About webinar “Building Real-Time Data Pipelines with Spark Streaming, Kafka, and Cassandra”
I’ve just finished watching the recording of the webinar Building Real-Time Data Pipelines with Spark Streaming, Kafka, and Cassandra and with a great sadness I wouldn’t recommend it. It takes 60 minutes while 20 might’ve been right.
The title and the slides were so catchy that I couldn’t believe to have seen so little during the 60-minute webinar. It’s perhaps me who needs much much more Scala code that would showcase the integration between the triple As of Apache Kafka, Apache Spark and Apache Cassandra.
I really wished to have learnt more!
Below is a short overview of the webinar and the more interesting places with their times. My advice is to skip the other times for other activities.
9:54 is where the fun begins, but finishes quite quickly at 16:19. Alas, it’s shallow and very light.
21:45 starts the show by Nanda Vijaydev. She’s talking about different use cases and how the triple As fit them.
27:42 You may start right here to see the example stack for real-time pipeline with Kafka, Spark and Cassandra.

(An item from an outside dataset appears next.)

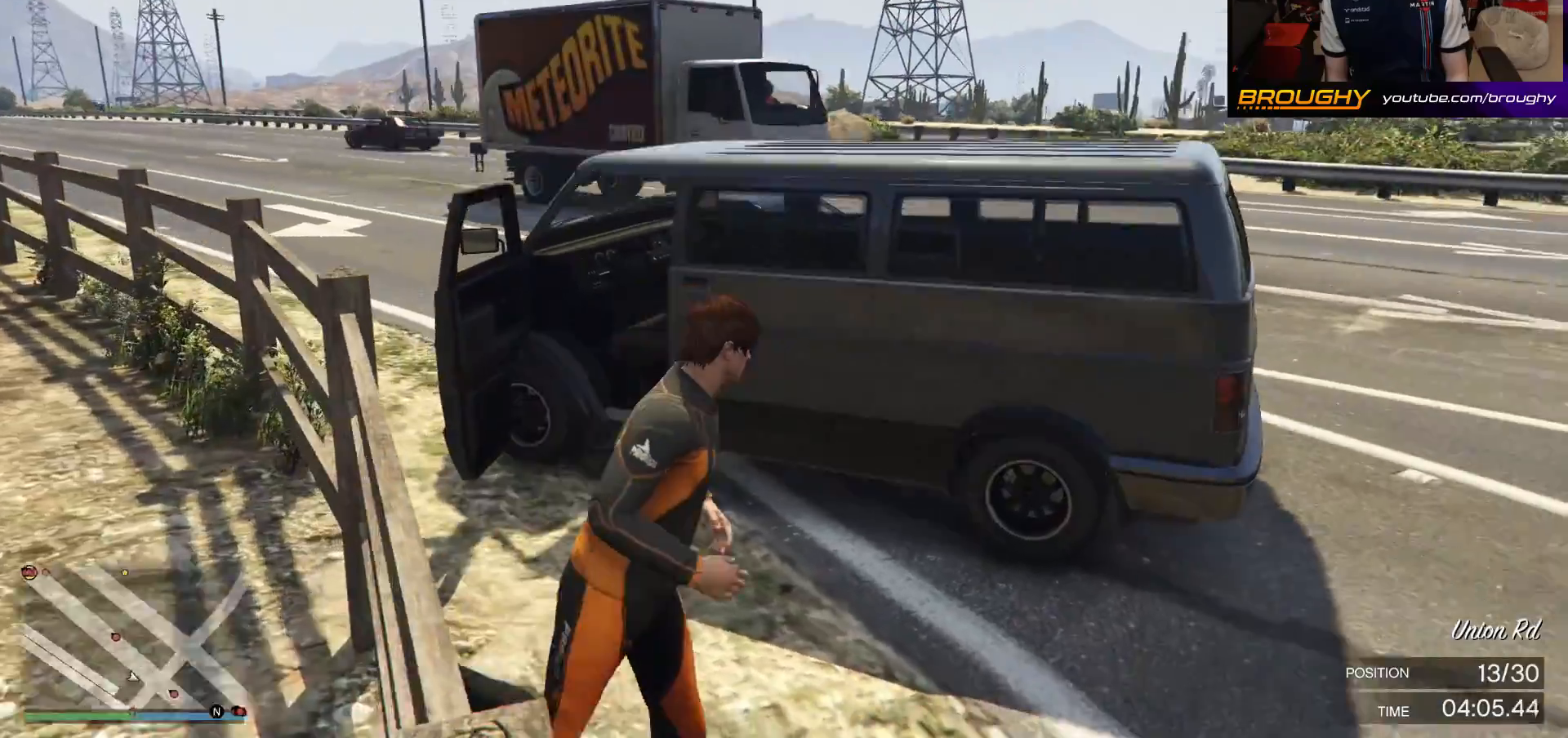
{"buttons": ["A"], "left_stick": "up-right", "right_stick": "center", "events": [[50, "A", "up"], [133, "A", "down"], [233, "A", "up"], [300, "A", "down"], [417, "A", "up"], [467, "left_stick", "up-right"], [483, "A", "down"]]}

29:13 starts Kafka chapter.
At long last, 35:19 shows the code!!! It takes just 6 minutes (to 41:34) when Nanda stops presenting the code :( Too bad it passed by so quickly.
50:12 starts Q&A
Apache Flink as an alternative solution for streaming was mentioned merely two or three times (yet Apache Flume had more exposure — not that they’re similar, but their potential use cases seem to place Flink in a better position).
You’d be better off spending your time elsewhere…On to other Spark-related materials.